REPUBLIKA.CO.ID, JAKARTA -- Pakar Hukum Tata Negara dan Hukum Administrasi Negara Universitas Muslim Indonesia, Fahri Bachmid, menilai Badan Pertanahan Nasional (BPN) Kota Depok telah melanggar undang-undang karena menerbitkan surat hak guna bangunan (SHGB) kepada PT Pakuan. Dia mengatakan, padahal dilokasi yang sama telah diterbitkan Surat Keputusan Kepala Inspeksi Agraria (SK-Kinag) kepada Ida Farida.
Hal itu disampaikan Fahri saat menjadi saksi ahli oleh penggugat Ida Farida di Pengadilan Tata Usaha Negara (PTUN) Bandung, Jawa Barat. Penggugat menggugat kantor pertanahan Kota Depok terkait dugaan mafia tanah atas tanah seluas 50 hektare di Sawangan Depok dengan nomor register perkara 101/G/2021/PTUN.BDG.
"Benar hari ini saya telah memberikan keterangan secara resmi dalam persidangan di Pengadilan Tata Usaha Negara Bandung, dan majelis hakim telah memeriksa serta mengali keterangan yang telah saya sampaikan dibawah sumpah pada persidangan yang terbuka untuk umum pada hari ini, ujar Fahri Bachmid dalam keterangan Jumat (7/1).
Dia mengatakan, majelis hakim bisa merujuk pada norma Pasal 66 UU No.30/2014 jika ingin membatalkan beberapa SHGB yang diterbitkan BPN Depok tersebut. Menurutnya, Pasal 66 tersebut menjelaskan tentang pembatalan keputusan yang terdapat cacat, seperti, wewenang, prosedur dan subtansi.
Dia mengatkan jika terjadi pembatalan maka harus dibuat keputusan baru dengan mencantumkn dasar hukum pembatalan dan memperhatikan AUPB. Lanjutnya, keputusan pembatalan sebagaimana dimaksud pada ayat (1) dapat dilakukan oleh Pejabat Pemerintahan yang menetapkan Keputusan; atasan Pejabat yang menetapkan Keputusan; atau atas putusan Pengadilan.
Fahri memandang ada persoalan serius dan permasalahan yuridis yang cukup mendasar dibalik penerbitan SHGB oleh BPN Kota Depok, sebab senyatanya dengan Penerbitan SHGB kepada PT. Pakuan tersebut telah menimbulkan merugikan pada pihak tertentu, dalam hal ini adalah penggugat.

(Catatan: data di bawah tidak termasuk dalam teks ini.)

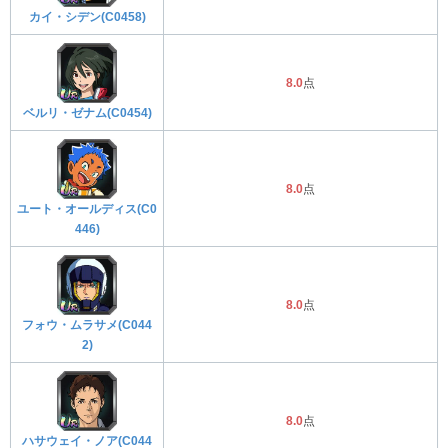
カイ・シデン(C0458)
8.0
点
ベルリ・ゼナム(C0454)
8.0
点
ユート・オールディス(C0
446)
8.0
点
フォウ・ムラサメ(C044
2)
8.0
点
ハサウェイ・ノア(C044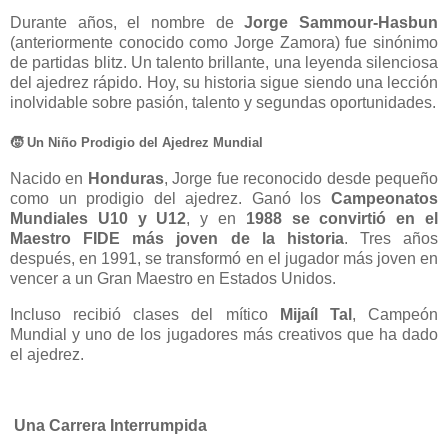
Durante años, el nombre de
Jorge Sammour-Hasbun
(anteriormente conocido como Jorge Zamora) fue sinónimo
de partidas blitz. Un talento brillante, una leyenda silenciosa
del ajedrez rápido. Hoy, su historia sigue siendo una lección
inolvidable sobre pasión, talento y segundas oportunidades.
🧒 Un Niño Prodigio del Ajedrez Mundial
Nacido en
Honduras
, Jorge fue reconocido desde pequeño
como un prodigio del ajedrez. Ganó los
Campeonatos
Mundiales U10 y U12
, y en
1988 se convirtió en el
Maestro FIDE más joven de la historia
. Tres años
después, en 1991, se transformó en el jugador más joven en
vencer a un Gran Maestro en Estados Unidos.
Incluso recibió clases del mítico
Mijaíl Tal
, Campeón
Mundial y uno de los jugadores más creativos que ha dado
el ajedrez.
Una Carrera Interrumpida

Menurutnya, semestinya BPN Depok dapat mempedomani UU RI No. 30 Tahun 2014 Tentang Administrasi Pemerintahan, yang mana dengan menerapkan prinsip kecermatan, kehatia-hatian, serta ketidakberpihakan sebagaimana ditegaskan dalam prinsip asas umum pemerintahan yang baik (AUPB) sepanjang pengunaan kebijakan penerbitan SHGB, yang tentunya mempunyai implikasi hukum kepada pihak-pihak yang berkepentingan.
"Dengan demikian SK Kinag adalah bentuk pengakuan hak atas tanah bagi penerima Re-Distribusi kebijakan landreform tanah oleh negara, sehingga eksistensi SK Kinag yang demikian tentunya merupakan produk hukum yang diterbitkan dengan pijakan yuridis diatasnya, yaitu Undang undang Nomor 1 Tahun 1958 tentang Penghapusan Tanah Tanah Partikelir. UU No.1/1985 tersebut menegaskan pengaturan kembali mengenai hak atas tanah partikelir yang dulunya bersumber dari hak eigendom berikut dengan hak pertuanannya," jelasnya.